Welcome back to the Reason Weekly Contest! This week's question is:

Los Angeles public schools were closed on Tuesday in response to a threat that was identical to one that New York received and did not consider credible. What threat would shake Los Angeles but not New York?

How to enter: Submissions should be e-mailed to contest@reason.com. Please include your name, city, and state. This week, kindly type "LA THREAT" in the subject line. Entries are due by 11 p.m. Eastern Time, Monday, Dec. 21. Winners will appear Dec. 25, a Christmas present to our readers, right here at Reason.com.

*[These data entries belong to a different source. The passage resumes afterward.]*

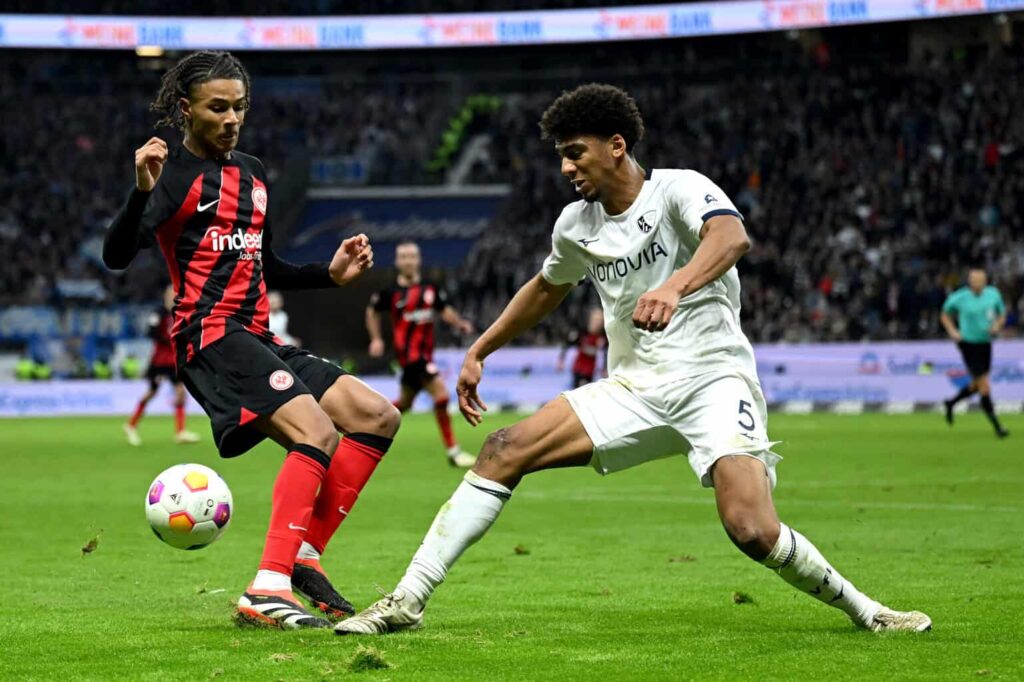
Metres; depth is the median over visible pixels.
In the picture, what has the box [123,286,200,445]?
man
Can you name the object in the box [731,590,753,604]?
grass tuft
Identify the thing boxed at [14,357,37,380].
steward
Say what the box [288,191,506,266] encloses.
banner
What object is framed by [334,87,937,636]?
man
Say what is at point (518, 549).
grass tuft
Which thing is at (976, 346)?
man
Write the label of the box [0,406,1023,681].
grass pitch
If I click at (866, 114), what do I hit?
crowd
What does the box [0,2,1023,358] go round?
stadium stand
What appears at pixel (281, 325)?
person
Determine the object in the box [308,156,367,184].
sign
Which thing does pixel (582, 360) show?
person
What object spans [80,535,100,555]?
turf clump
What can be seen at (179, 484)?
soccer ball
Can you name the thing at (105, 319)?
banner
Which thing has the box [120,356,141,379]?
person
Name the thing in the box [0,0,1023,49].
led banner
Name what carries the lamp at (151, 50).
attached to the stadium stand at (251, 72)
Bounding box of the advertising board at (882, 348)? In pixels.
[0,338,1023,415]
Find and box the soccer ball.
[144,462,234,550]
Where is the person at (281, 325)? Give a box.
[267,291,298,347]
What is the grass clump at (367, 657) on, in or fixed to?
on the grass pitch
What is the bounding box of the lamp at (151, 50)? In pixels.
[135,45,164,57]
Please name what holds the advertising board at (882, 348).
on the grass pitch
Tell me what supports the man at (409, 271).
on the grass pitch
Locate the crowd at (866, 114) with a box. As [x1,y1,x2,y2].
[450,32,1023,348]
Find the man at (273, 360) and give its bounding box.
[101,52,396,627]
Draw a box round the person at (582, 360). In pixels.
[558,307,607,388]
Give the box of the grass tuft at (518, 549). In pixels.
[513,544,529,555]
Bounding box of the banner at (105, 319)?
[0,304,152,340]
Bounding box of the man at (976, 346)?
[940,266,1008,435]
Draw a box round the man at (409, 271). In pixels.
[363,241,476,467]
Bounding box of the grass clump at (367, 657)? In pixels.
[346,644,392,671]
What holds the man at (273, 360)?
on the grass pitch

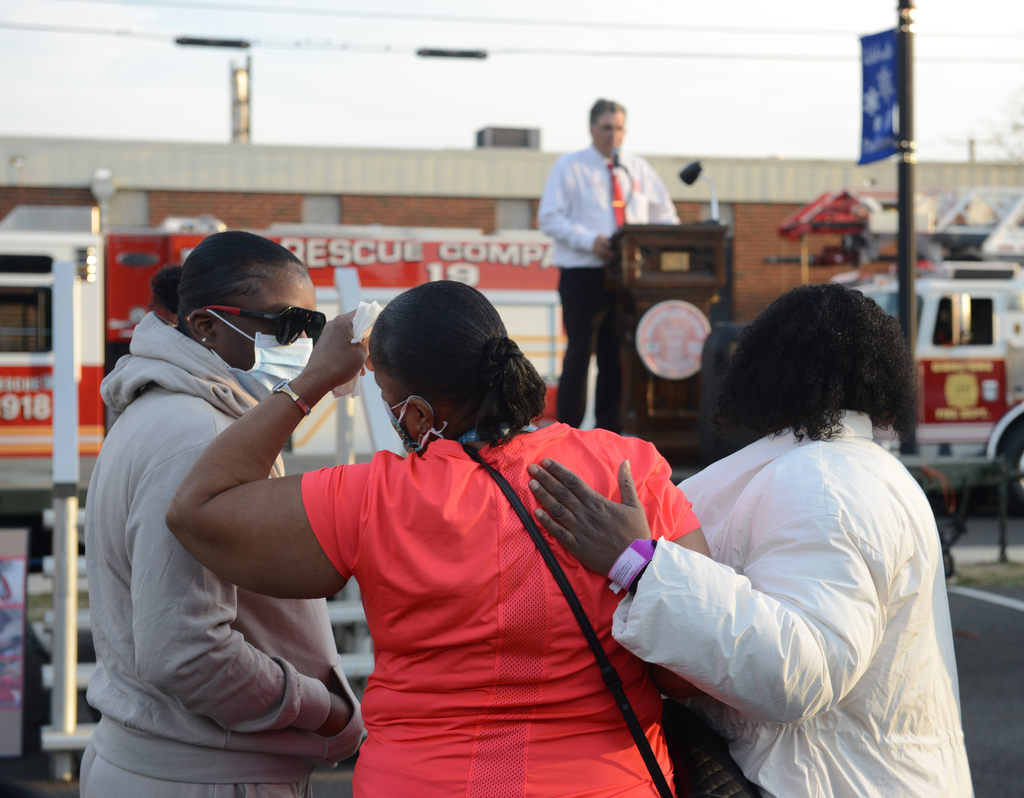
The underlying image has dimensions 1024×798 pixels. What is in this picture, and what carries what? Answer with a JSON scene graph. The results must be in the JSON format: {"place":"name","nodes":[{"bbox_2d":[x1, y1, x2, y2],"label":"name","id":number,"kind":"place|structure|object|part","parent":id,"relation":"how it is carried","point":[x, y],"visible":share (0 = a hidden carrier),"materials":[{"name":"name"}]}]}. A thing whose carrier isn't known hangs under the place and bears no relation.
{"place":"outdoors","nodes":[
{"label":"outdoors","id":0,"kind":"place"},
{"bbox_2d":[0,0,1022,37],"label":"overhead wire","id":1,"kind":"object","parent":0,"point":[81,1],"visible":0.94,"materials":[{"name":"plastic"}]},
{"bbox_2d":[0,133,1023,330],"label":"brick building","id":2,"kind":"structure","parent":0,"point":[81,190],"materials":[{"name":"brick"}]},
{"bbox_2d":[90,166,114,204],"label":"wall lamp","id":3,"kind":"object","parent":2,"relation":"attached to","point":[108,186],"visible":0.91,"materials":[{"name":"white"}]},
{"bbox_2d":[230,55,250,143],"label":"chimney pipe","id":4,"kind":"object","parent":2,"relation":"on","point":[245,87],"visible":0.48,"materials":[{"name":"metal"}]},
{"bbox_2d":[475,126,540,150],"label":"rooftop unit","id":5,"kind":"object","parent":2,"relation":"on","point":[509,134],"visible":0.6,"materials":[{"name":"grey metal"}]},
{"bbox_2d":[0,0,1023,164],"label":"sky","id":6,"kind":"structure","parent":0,"point":[767,147],"materials":[{"name":"white"}]},
{"bbox_2d":[1,506,1023,797],"label":"parking lot","id":7,"kind":"structure","parent":0,"point":[968,601],"materials":[{"name":"grey asphalt"}]},
{"bbox_2d":[0,525,27,758],"label":"sign board","id":8,"kind":"object","parent":7,"relation":"on","point":[18,633],"visible":1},
{"bbox_2d":[50,257,79,772],"label":"white post","id":9,"kind":"object","parent":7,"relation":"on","point":[64,289],"visible":0.92,"materials":[{"name":"metal"}]},
{"bbox_2d":[35,257,387,779],"label":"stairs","id":10,"kind":"structure","parent":7,"relation":"on","point":[348,665],"materials":[{"name":"white"}]},
{"bbox_2d":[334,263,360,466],"label":"white post","id":11,"kind":"object","parent":10,"relation":"attached to","point":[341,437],"visible":0.54,"materials":[{"name":"metal"}]},
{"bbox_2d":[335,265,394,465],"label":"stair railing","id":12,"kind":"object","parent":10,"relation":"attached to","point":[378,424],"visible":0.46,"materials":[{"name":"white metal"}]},
{"bbox_2d":[81,229,366,797],"label":"woman","id":13,"kind":"object","parent":7,"relation":"on","point":[263,297],"visible":0.89},
{"bbox_2d":[5,211,564,470],"label":"fire truck","id":14,"kind":"object","parent":7,"relation":"on","point":[151,259],"visible":0.35,"materials":[{"name":"red metal"}]},
{"bbox_2d":[0,285,52,355],"label":"window","id":15,"kind":"structure","parent":14,"relation":"in","point":[31,306],"materials":[{"name":"black glass"}]},
{"bbox_2d":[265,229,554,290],"label":"lettering","id":16,"kind":"object","parent":14,"relation":"attached to","point":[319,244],"visible":0.6,"materials":[{"name":"white paint"}]},
{"bbox_2d":[176,272,709,797],"label":"woman","id":17,"kind":"object","parent":7,"relation":"on","point":[470,469],"visible":0.97},
{"bbox_2d":[349,301,380,343],"label":"tissue","id":18,"kind":"object","parent":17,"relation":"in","point":[374,317],"visible":0.55,"materials":[{"name":"white paper"}]},
{"bbox_2d":[461,438,677,797],"label":"strap","id":19,"kind":"object","parent":17,"relation":"hanging from","point":[667,788],"visible":0.83,"materials":[{"name":"black leather"}]},
{"bbox_2d":[662,697,758,797],"label":"handbag","id":20,"kind":"object","parent":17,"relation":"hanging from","point":[693,768],"visible":0.66,"materials":[{"name":"black leather"}]},
{"bbox_2d":[527,283,968,797],"label":"woman","id":21,"kind":"object","parent":7,"relation":"on","point":[782,530],"visible":0.94},
{"bbox_2d":[764,182,1023,513],"label":"fire truck","id":22,"kind":"object","parent":7,"relation":"on","point":[987,394],"visible":0.51,"materials":[{"name":"white metal"}]},
{"bbox_2d":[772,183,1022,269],"label":"ladder","id":23,"kind":"object","parent":22,"relation":"on","point":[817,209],"visible":0.69,"materials":[{"name":"metal"}]},
{"bbox_2d":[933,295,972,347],"label":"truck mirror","id":24,"kind":"object","parent":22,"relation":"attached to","point":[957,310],"visible":0.79,"materials":[{"name":"mirror"}]},
{"bbox_2d":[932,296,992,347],"label":"truck window","id":25,"kind":"structure","parent":22,"relation":"in","point":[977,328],"materials":[{"name":"black glass"}]},
{"label":"wheel","id":26,"kind":"part","parent":22,"relation":"part of","materials":[{"name":"black rubber"}]},
{"bbox_2d":[896,0,917,461],"label":"pole","id":27,"kind":"object","parent":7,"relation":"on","point":[907,315],"visible":0.74,"materials":[{"name":"metal"}]},
{"bbox_2d":[858,29,897,162],"label":"banner","id":28,"kind":"object","parent":27,"relation":"attached to","point":[889,72],"visible":0.77,"materials":[{"name":"blue fabric"}]},
{"bbox_2d":[899,454,1019,578],"label":"cart","id":29,"kind":"object","parent":7,"relation":"on","point":[1003,549],"visible":0.53,"materials":[{"name":"green metal"}]},
{"bbox_2d":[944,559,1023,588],"label":"grass strip","id":30,"kind":"object","parent":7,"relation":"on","point":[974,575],"visible":0.55,"materials":[{"name":"green plant"}]},
{"bbox_2d":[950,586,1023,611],"label":"parking line","id":31,"kind":"object","parent":7,"relation":"on","point":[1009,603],"visible":0.98,"materials":[{"name":"white paint"}]},
{"bbox_2d":[1,23,1023,63],"label":"overhead wire","id":32,"kind":"object","parent":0,"point":[66,31],"visible":0.9,"materials":[{"name":"plastic"}]},
{"bbox_2d":[174,35,250,49],"label":"cable splice enclosure","id":33,"kind":"object","parent":32,"relation":"attached to","point":[182,41],"visible":0.97,"materials":[{"name":"black plastic"}]},
{"bbox_2d":[416,46,488,59],"label":"cable splice enclosure","id":34,"kind":"object","parent":32,"relation":"hanging from","point":[426,54],"visible":0.96,"materials":[{"name":"black plastic"}]},
{"label":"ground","id":35,"kind":"structure","parent":0},
{"bbox_2d":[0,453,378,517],"label":"stage platform","id":36,"kind":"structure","parent":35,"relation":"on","point":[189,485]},
{"bbox_2d":[536,97,680,439],"label":"man","id":37,"kind":"object","parent":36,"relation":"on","point":[577,198],"visible":0.8},
{"bbox_2d":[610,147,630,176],"label":"microphone","id":38,"kind":"object","parent":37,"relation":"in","point":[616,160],"visible":0.8,"materials":[{"name":"black"}]},
{"bbox_2d":[606,222,727,461],"label":"podium","id":39,"kind":"object","parent":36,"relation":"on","point":[629,244],"visible":0.71,"materials":[{"name":"brown wood"}]},
{"bbox_2d":[635,299,708,380],"label":"round sign","id":40,"kind":"object","parent":39,"relation":"attached to","point":[649,362],"visible":0.96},
{"bbox_2d":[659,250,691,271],"label":"plaque","id":41,"kind":"object","parent":39,"relation":"attached to","point":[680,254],"visible":0.94,"materials":[{"name":"metal"}]},
{"bbox_2d":[679,161,719,221],"label":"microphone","id":42,"kind":"object","parent":39,"relation":"on","point":[691,173],"visible":0.88,"materials":[{"name":"black metal"}]},
{"bbox_2d":[699,321,754,461],"label":"loudspeaker","id":43,"kind":"object","parent":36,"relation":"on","point":[725,334],"visible":0.4,"materials":[{"name":"black"}]},
{"bbox_2d":[975,85,1023,163],"label":"tree","id":44,"kind":"object","parent":35,"relation":"on","point":[1016,127],"visible":0.61,"materials":[{"name":"plant"}]}
]}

In the case of identical or similar entries, the first one received gets credit. First prize is a one-year digital subscription to Reason magazine, plus bragging rights. While we appreciate kibbitzing in the comments below, you must email your answer to enter the contest. Feel free to enter more than once, and good luck!

And now for the results of last week's contest: With students on campuses mulling whether "God bless you!" after a sneeze constitutes a microaggression—the jury seems to be out—we asked you to come up with the next phrase to be outlawed on campus.

THE WINNER:

"See you later!"  Microaggression toward blind people.

"Yeah, I hear ya." Same toward the deaf.—Billy, Morro Bay, CA

SECOND PLACE:

"Master's Degree"—Ed Perovic, Winnetka, IL

THIRD PLACE:

"Trigger warning" Mocks those with a fear of firearms.—Jim Noble, Boulder Creek, CA

HONORABLE MENTIONS:

"How are you doing?" This phrase is ableist in that it assumes the askee is capable of doing things, and it also assumes that not doing things is negative. Especially offensive to people in vegetative states and the coma community.—Jeff Seidman, North Hollywood, CA

"Excuse me" implicitly demands that someone must accept my privilege and forgive me.  

"Oh, brother" forces patriarchal gender norms by excluding non-brother-conforming individuals, naturally implying a shared experience unattainable by sisters, mothers, daughters, or womyn of any relational description.—Abel G., Juneau, AK

 "University administrators have announced that the word 'freedom' should no longer be used on campus, because the term 'dom' may be triggering to those who have escaped abusive BDSM relationships."—Jay Cornell, San Francisco, CA

"Good job!" and "Nice work" are both examples of "workism"—the assumption that anyone can do well if they just try hard enough. —Christopher P. Brown, Idlewylde, MD

New Campus Rules:

To protect students from microaggressions, students are no long allowed to say which state they are from, as some state histories may cause others to trigger.

Spades, Euchre, Rook, and many other trick-taking games are banned, since some of them use a "Trump." The reasons for this are obvious.—SimonJester

PCU will be discontinuing the use of the term "Undergraduate." We've found that this term marginalizes persons of shorter stature, and implies a lesser worth for students who have not yet graduated.—Chuck G., Santa Clarita, CA

"Get bent you servile, fascist, life-hating, Stalin-fellating dogfuckers. And Merry Christmas."—Colin Blake, Boston, MA

"I think."—Eugene Spagnuolo, NY

"Freshman"—J Jenkins, Olsburg, KS

"Thank you for your service." Service is a sexual term and unacceptable.—Lawrence Lebin, Mill Hall, PA

AND FROM THE COMMENTS:

The "good" in good morning is a subjective term. The recipient may, in fact, not be having positive feelings about the moment. Additionally, it is not the speaker's place to instruct recipients on his or her or [insert acceptable pronoun here] feelings about the time of day. Speakers should refrain from greetings including good.

Wait, commentariat… greeting people is unacceptable. Why are you forcing an interaction with someone, maybe they just want to be left alone. You think you have a right to their attention. These acts of violence must stop.